Hoy se conocieron las ventas en Japón correspondientes a la semana pasada. En ellas ya no hay nada raro: las ventas de la 3DS son sólidas, mientras que las de la PSV son tenues.
Pasado un tercio del año vale la pena preguntarse ¿para dónde van estas consolas?
La PSV tiene un escenario complicado. El hardware aún no se mueve en ninguna región del mundo. Una consola con menos de 2M de usuarios no puede aspirar a tener consistentemente ventas de sus juegos de 300k unidades lo que parece ser el límite probable para que un juego de ganancias. De hecho viendo las ventas, sólo hay 1 juego que ha superado ese límite. Aunque esos reportes sólo totalizan ventas físicas y no digitales, es imposible que las ventas digitales sean mayores que las físicas.
¿Sería un recorte de precio la jugada maestra que revierta esta situación? Lastimosamente no. En el caso de la 3DS hubo factores que colaboraron: Nintendo podía ofrecer 20 juegos gratis para palear a los que habían comprado ya la consola y a pesar de perder dinero con cada consola (una vez hecho el recorte) sabía que tenía juegos que venderían +1M en menos de 6 meses (Super Mario y Mario Kart). Sony no tiene como calmar a los que ya compraron la consola y aunque hay muchos juegos de renombre están en camino, no es claro que vayan a vender 1M cuando el que más copias ha vendido hasta ahora tiene la mitad de ese número.
Una reducción de precio es muy poco probable, pero puede que Sony arme bundles en los que pueda ofrecer más por el mismo dinero. Sin embargo sin un Monster Hunter exclusivo a la vista o un Grand Theft Auto, la situación de la consola es muy incierta. Y los problemas financieros de Sony no ayudan. Las ventas de final de año serán claves; si para ese entonces la situación no mejora, es muy probable que Sony dé por muerta la consola y continúe apoyando a la PSP que aún tiene vida.
La 3DS, a la que he criticado muchas veces, tiene una situación aparentemente favorable. Cada semana se afianza como la consola de preferencia en Japón, lo que asegura que el flujo de juegos seguirá llegando y con títulos japoneses llegando los títulos de compañías occidentales también irán creciendo.
Sin embargo las ventas de third-parties han sido más calmadas que las de Nintendo.

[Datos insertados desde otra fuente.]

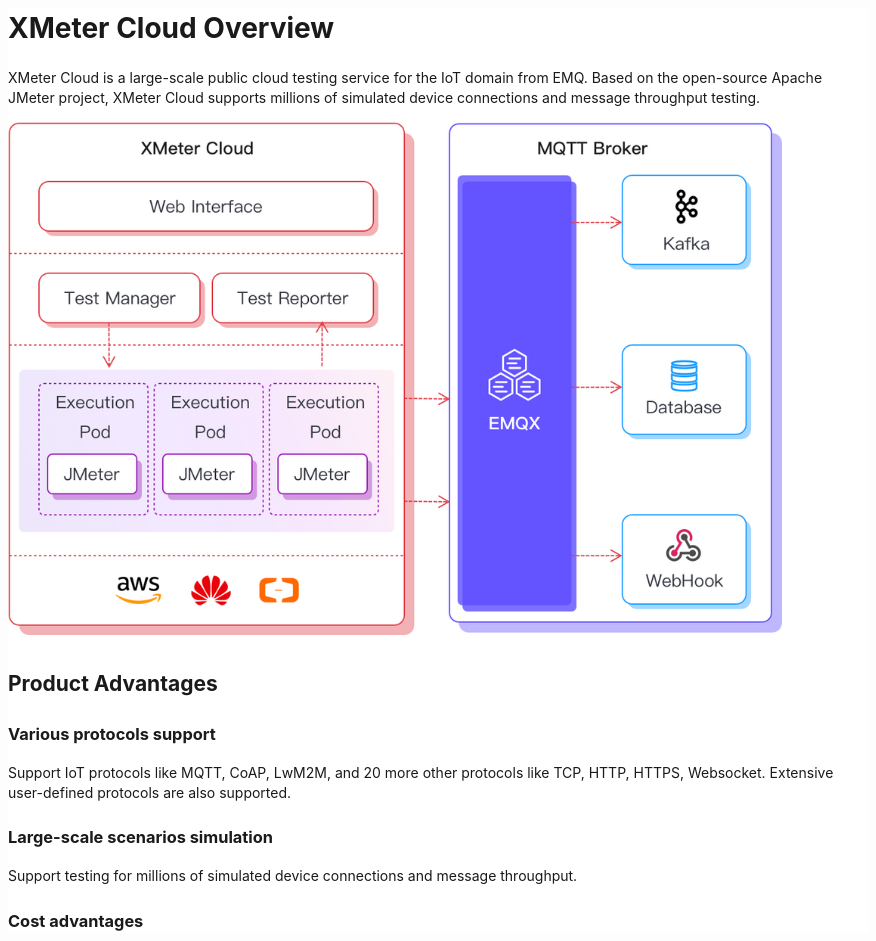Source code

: # XMeter Cloud Overview

XMeter Cloud is a large-scale public cloud testing service for the IoT domain from EMQ. Based on the open-source Apache JMeter project, XMeter Cloud supports millions of simulated device connections and message throughput testing.

<img src="./_assets/architecture.png" width ="90%" />

## Product Advantages

### Various protocols support

Support IoT protocols like MQTT, CoAP, LwM2M, and 20 more other protocols like TCP, HTTP, HTTPS, Websocket. Extensive user-defined protocols are also supported.

### Large-scale scenarios simulation

Support testing for millions of simulated device connections and message throughput.

### Cost advantages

Si bien las ventas de Monster Hunter, Super Street Fighter IV y Resident Evil son alentadoras por ahora son las únicas, y que todas pertenezcan a Capcom no es lo más sano. Por ejemplo Kingdom Hearts tuvo una primera semana decente en Japón, para luego estacarse. Va a ser muy interesante ver las ventas de ese título una vez llegue a occidente, al igual que las ventas de Heroes of Ruin que es una nueva IP de un género muy popular en Estados Unidos.
Más triste es que aún los usuarios no tienen una consola virtual seria, ya que se consiguen muy pocos juegos y aún no tienen todas las carecterísticas esperadas. Los clásicos en 3D tampoco han podido llegar consistentemente. Por ahora los títulos originales han sido la fuente de títulos digitales de la consola. Que no está mal pero palidece a lo que se encuentra en otros servicios de distribución digital.
Si bien los dispositivos Android y iDevices no son competencia directa para la consola, es cierto que han mostrado lo que una consola puede ser y Nintendo aún está crudo en esta área. Pero aún hay tiempo para mejorar las cosas.
En lo que sigo sin estar de acuerdo, es pensar que las ventas de juegos en tablets y smartphones afectan significativamente a las consolas. Ambos son mercados independientes con audiencias distintas.
Este año es crucial tanto para Nintendo como para Sony. Por el bien de la industria ojalá las vaya de lo mejor.